1/ When applying the GridSearch, the number of trees is set using randint(10, 30) but I’m missing 2 things here.
First, why do we choose it randomly with randint instead of putting manually an arbitrary value we want ?
Second, here we are doing a grid search, so wy do we feed only one value for the parameter number of trees instead of giving several values as we did for the other parameters ?

2/ About extra tree we choose the split totally at random but I’m a bit confused on what is done exactly. Does it mean the trees “choose” their rule to classify data randomly ? On what is the split exactly ? I don’t really get on what is the training and fit if the process is totally random (of course I’m not familiar enough with all these notions so for extra tree I really have difficulties to understand what happens)
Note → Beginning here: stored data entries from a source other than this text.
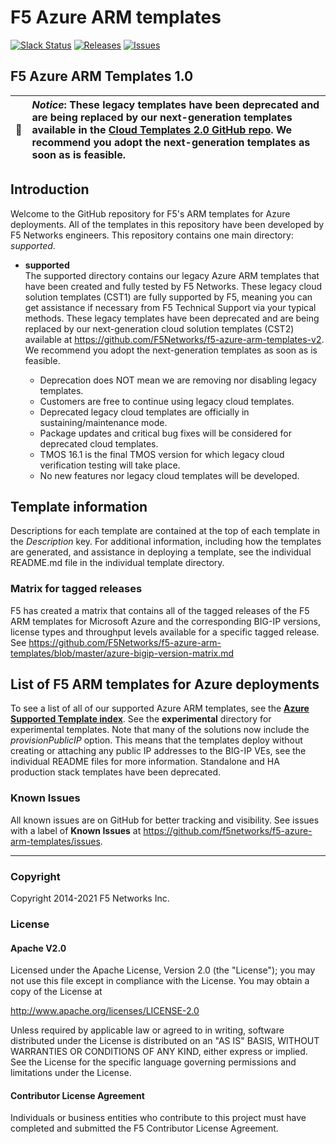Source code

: # F5 Azure ARM templates

[![Slack Status](https://f5cloudsolutions.herokuapp.com/badge.svg)](https://f5cloudsolutions.herokuapp.com)
[![Releases](https://img.shields.io/github/release/f5networks/f5-azure-arm-templates.svg)](https://github.com/f5networks/f5-azure-arm-templates/releases)
[![Issues](https://img.shields.io/github/issues/f5networks/f5-azure-arm-templates.svg)](https://github.com/f5networks/f5-azure-arm-templates/issues)
  

## F5 Azure ARM Templates 1.0

| :eyes:    | ***Notice***: These legacy templates have been deprecated and are being replaced by our next-generation templates available in the [Cloud Templates 2.0 GitHub repo](https://github.com/F5Networks/f5-azure-arm-templates-v2). We recommend you adopt the next-generation templates as soon as is feasible. |
|---------------|:------------------------|  

## Introduction

Welcome to the GitHub repository for F5's ARM templates for Azure deployments. All of the templates in this repository have been developed by F5 Networks engineers. This repository contains one main directory: *supported*.

- **supported**<br>
  The supported directory contains our legacy Azure ARM templates that have been created and fully tested by F5 Networks. These legacy cloud solution templates (CST1) are fully supported by F5, meaning you can get assistance if necessary from F5 Technical Support via your typical methods. These legacy templates have been deprecated and are being replaced by our next-generation cloud solution templates (CST2) available at https://github.com/F5Networks/f5-azure-arm-templates-v2. We recommend you adopt the next-generation templates as soon as is feasible.
  
  - Deprecation does NOT mean we are removing nor disabling legacy templates.
  - Customers are free to continue using legacy cloud templates.
  - Deprecated legacy cloud templates are officially in sustaining/maintenance mode.
  - Package updates and critical bug fixes will be considered for deprecated cloud templates.
  - TMOS 16.1 is the final TMOS version for which legacy cloud verification testing will take place.
  - No new features nor legacy cloud templates will be developed.


## Template information

Descriptions for each template are contained at the top of each template in the *Description* key.
For additional information, including how the templates are generated, and assistance in deploying a template, see the individual README.md file in the individual template directory.

### Matrix for tagged releases

F5 has created a matrix that contains all of the tagged releases of the F5 ARM templates for Microsoft Azure and the corresponding BIG-IP versions, license types and throughput levels available for a specific tagged release. See https://github.com/F5Networks/f5-azure-arm-templates/blob/master/azure-bigip-version-matrix.md

## List of F5 ARM templates for Azure deployments

To see a list of all of our supported Azure ARM templates, see the **[Azure Supported Template index](https://github.com/F5Networks/f5-azure-arm-templates/blob/master/template-index.md)**. See the **experimental** directory for experimental templates.
Note that many of the solutions now include the *provisionPublicIP* option.  This means that the templates deploy without creating or attaching any public IP addresses to the BIG-IP VEs, see the individual README files for more information.
Standalone and HA production stack templates have been deprecated.

### Known Issues
All known issues are on GitHub for better tracking and visibility. See issues with a label of **Known Issues** at https://github.com/f5networks/f5-azure-arm-templates/issues.


---



### Copyright

Copyright 2014-2021 F5 Networks Inc.

### License

#### Apache V2.0

Licensed under the Apache License, Version 2.0 (the "License"); you may not use
this file except in compliance with the License. You may obtain a copy of the
License at

http://www.apache.org/licenses/LICENSE-2.0

Unless required by applicable law or agreed to in writing, software
distributed under the License is distributed on an "AS IS" BASIS,
WITHOUT WARRANTIES OR CONDITIONS OF ANY KIND, either express or implied.
See the License for the specific language governing permissions and limitations
under the License.

#### Contributor License Agreement

Individuals or business entities who contribute to this project must have
completed and submitted the F5 Contributor License Agreement.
Thank you again for all your help !

Geoffrey

I look at the code, I have the following cell:

from scipy.stats import randint
from sklearn.model_selection import RandomizedSearchCV

param_grid = {
    "n_estimators": randint(10, 30),
    "max_samples": [0.5, 0.8, 1.0],
    "max_features": [0.5, 0.8, 1.0],
    "base_estimator__max_depth": randint(3, 10),
}
search = RandomizedSearchCV(
    bagging, param_grid, n_iter=20, scoring="neg_mean_absolute_error"
)
_ = search.fit(data_train, target_train)

The reason is that we used a RandomizedSearchCV and not a GridSearchCV. Otherwise, I agree with you that with GridSearchCV, we usually give a given list of possibility.

Basically, you don’t try to find the split that best separates two classes. You take it at random. Do not forget that you will repeat this procedure for each feature and select the best random split among this pool. I agree that this is quite counterintuitive that it even works :slight_smile:

In some way, this procedure adds some more randomization on the top of the feature and samples randomization of random forest. You can as well get a bit more details in the original paper that provide a bias/variance analysis that is interesting: https://link.springer.com/content/pdf/10.1007/s10994-006-6226-1.pdf

1 Like

Ok it’s clearer thank you again.